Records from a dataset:
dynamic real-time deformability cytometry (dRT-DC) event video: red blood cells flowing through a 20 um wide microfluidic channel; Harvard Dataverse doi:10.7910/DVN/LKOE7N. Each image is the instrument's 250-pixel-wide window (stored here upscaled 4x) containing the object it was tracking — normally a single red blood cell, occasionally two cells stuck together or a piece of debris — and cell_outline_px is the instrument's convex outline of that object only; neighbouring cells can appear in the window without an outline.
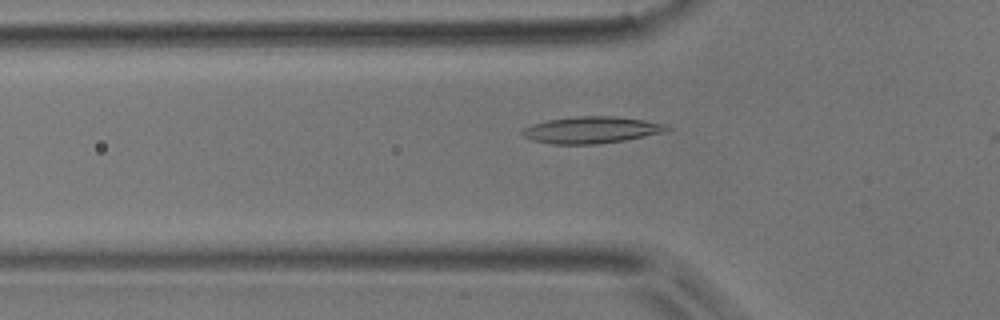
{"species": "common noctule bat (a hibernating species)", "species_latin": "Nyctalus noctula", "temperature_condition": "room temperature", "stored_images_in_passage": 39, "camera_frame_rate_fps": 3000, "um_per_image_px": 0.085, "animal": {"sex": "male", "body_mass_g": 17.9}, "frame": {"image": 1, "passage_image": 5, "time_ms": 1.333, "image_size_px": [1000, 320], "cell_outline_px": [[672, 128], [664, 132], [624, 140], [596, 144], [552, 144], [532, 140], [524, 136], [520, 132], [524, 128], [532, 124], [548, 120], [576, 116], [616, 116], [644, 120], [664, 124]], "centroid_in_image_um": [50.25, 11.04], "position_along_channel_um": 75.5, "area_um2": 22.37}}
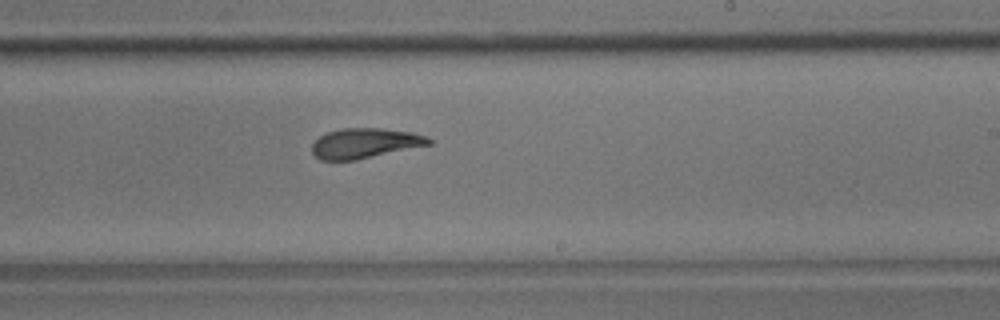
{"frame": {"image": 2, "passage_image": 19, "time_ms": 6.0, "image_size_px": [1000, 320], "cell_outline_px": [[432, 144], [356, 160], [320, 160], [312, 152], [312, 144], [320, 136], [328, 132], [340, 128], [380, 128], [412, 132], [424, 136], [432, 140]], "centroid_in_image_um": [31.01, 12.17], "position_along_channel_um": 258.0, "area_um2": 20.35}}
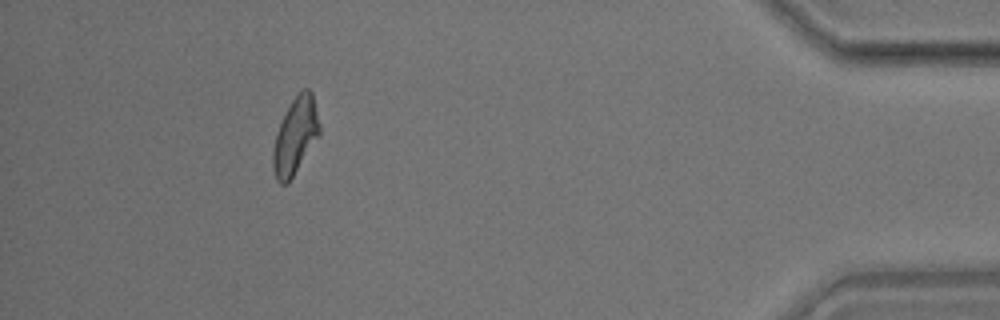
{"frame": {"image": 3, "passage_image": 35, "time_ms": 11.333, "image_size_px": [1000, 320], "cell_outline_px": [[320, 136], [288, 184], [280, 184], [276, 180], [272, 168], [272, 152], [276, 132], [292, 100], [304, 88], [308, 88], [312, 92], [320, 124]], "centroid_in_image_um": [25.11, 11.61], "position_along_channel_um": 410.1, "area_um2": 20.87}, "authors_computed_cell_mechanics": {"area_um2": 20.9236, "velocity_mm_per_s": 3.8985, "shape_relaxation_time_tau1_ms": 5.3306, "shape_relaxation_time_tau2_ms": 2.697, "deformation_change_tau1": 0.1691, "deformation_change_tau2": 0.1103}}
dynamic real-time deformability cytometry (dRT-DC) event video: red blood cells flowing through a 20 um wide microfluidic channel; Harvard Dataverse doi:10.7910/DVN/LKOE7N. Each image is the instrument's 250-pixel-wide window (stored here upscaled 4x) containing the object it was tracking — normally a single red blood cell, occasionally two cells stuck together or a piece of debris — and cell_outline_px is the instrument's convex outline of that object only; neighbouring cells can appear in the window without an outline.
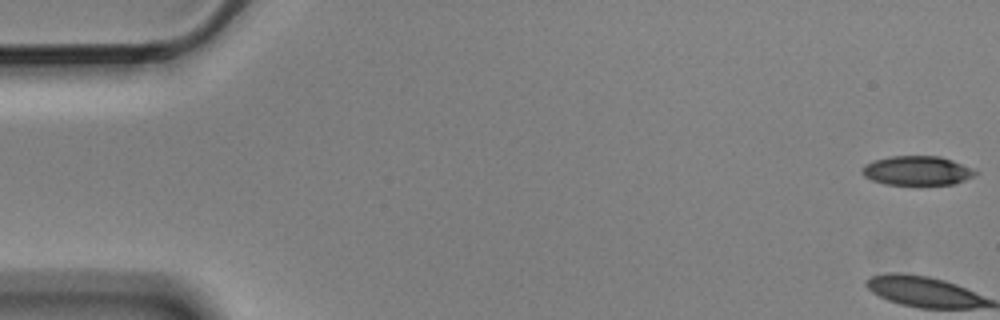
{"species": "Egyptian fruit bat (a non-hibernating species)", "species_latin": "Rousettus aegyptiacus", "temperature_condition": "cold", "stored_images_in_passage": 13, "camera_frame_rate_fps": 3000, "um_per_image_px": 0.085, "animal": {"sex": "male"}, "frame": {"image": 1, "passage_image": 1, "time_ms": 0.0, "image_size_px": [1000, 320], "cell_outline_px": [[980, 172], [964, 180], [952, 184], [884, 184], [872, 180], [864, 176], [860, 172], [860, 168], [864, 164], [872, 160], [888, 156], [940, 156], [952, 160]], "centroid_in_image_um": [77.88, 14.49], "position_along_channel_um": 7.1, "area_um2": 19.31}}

:: EXERCISE TASK ::
All the lines above are to be reproduced exactly, except the pictures.

:: RESULT FOR THIS EXERCISE ::
dynamic real-time deformability cytometry (dRT-DC) event video: red blood cells flowing through a 20 um wide microfluidic channel; Harvard Dataverse doi:10.7910/DVN/LKOE7N. Each image is the instrument's 250-pixel-wide window (stored here upscaled 4x) containing the object it was tracking — normally a single red blood cell, occasionally two cells stuck together or a piece of debris — and cell_outline_px is the instrument's convex outline of that object only; neighbouring cells can appear in the window without an outline.
{"species": "common noctule bat (a hibernating species)", "species_latin": "Nyctalus noctula", "temperature_condition": "room temperature", "stored_images_in_passage": 39, "camera_frame_rate_fps": 3000, "um_per_image_px": 0.085, "animal": {"sex": "male", "body_mass_g": 17.9}, "frame": {"image": 1, "passage_image": 5, "time_ms": 1.333, "image_size_px": [1000, 320], "cell_outline_px": [[672, 128], [664, 132], [624, 140], [596, 144], [552, 144], [532, 140], [524, 136], [520, 132], [524, 128], [532, 124], [548, 120], [576, 116], [616, 116], [644, 120], [664, 124]], "centroid_in_image_um": [50.25, 11.04], "position_along_channel_um": 75.5, "area_um2": 22.37}}
{"frame": {"image": 2, "passage_image": 19, "time_ms": 6.0, "image_size_px": [1000, 320], "cell_outline_px": [[432, 144], [356, 160], [320, 160], [312, 152], [312, 144], [320, 136], [328, 132], [340, 128], [380, 128], [412, 132], [424, 136], [432, 140]], "centroid_in_image_um": [31.01, 12.17], "position_along_channel_um": 258.0, "area_um2": 20.35}}
{"frame": {"image": 3, "passage_image": 35, "time_ms": 11.333, "image_size_px": [1000, 320], "cell_outline_px": [[320, 136], [288, 184], [280, 184], [276, 180], [272, 168], [272, 152], [276, 132], [292, 100], [304, 88], [308, 88], [312, 92], [320, 124]], "centroid_in_image_um": [25.11, 11.61], "position_along_channel_um": 410.1, "area_um2": 20.87}, "authors_computed_cell_mechanics": {"area_um2": 20.9236, "velocity_mm_per_s": 3.8985, "shape_relaxation_time_tau1_ms": 5.3306, "shape_relaxation_time_tau2_ms": 2.697, "deformation_change_tau1": 0.1691, "deformation_change_tau2": 0.1103}}
dynamic real-time deformability cytometry (dRT-DC) event video: red blood cells flowing through a 20 um wide microfluidic channel; Harvard Dataverse doi:10.7910/DVN/LKOE7N. Each image is the instrument's 250-pixel-wide window (stored here upscaled 4x) containing the object it was tracking — normally a single red blood cell, occasionally two cells stuck together or a piece of debris — and cell_outline_px is the instrument's convex outline of that object only; neighbouring cells can appear in the window without an outline.
{"species": "Egyptian fruit bat (a non-hibernating species)", "species_latin": "Rousettus aegyptiacus", "temperature_condition": "cold", "stored_images_in_passage": 13, "camera_frame_rate_fps": 3000, "um_per_image_px": 0.085, "animal": {"sex": "male"}, "frame": {"image": 1, "passage_image": 1, "time_ms": 0.0, "image_size_px": [1000, 320], "cell_outline_px": [[980, 172], [964, 180], [952, 184], [884, 184], [872, 180], [864, 176], [860, 172], [860, 168], [864, 164], [872, 160], [888, 156], [940, 156], [952, 160]], "centroid_in_image_um": [77.88, 14.49], "position_along_channel_um": 7.1, "area_um2": 19.31}}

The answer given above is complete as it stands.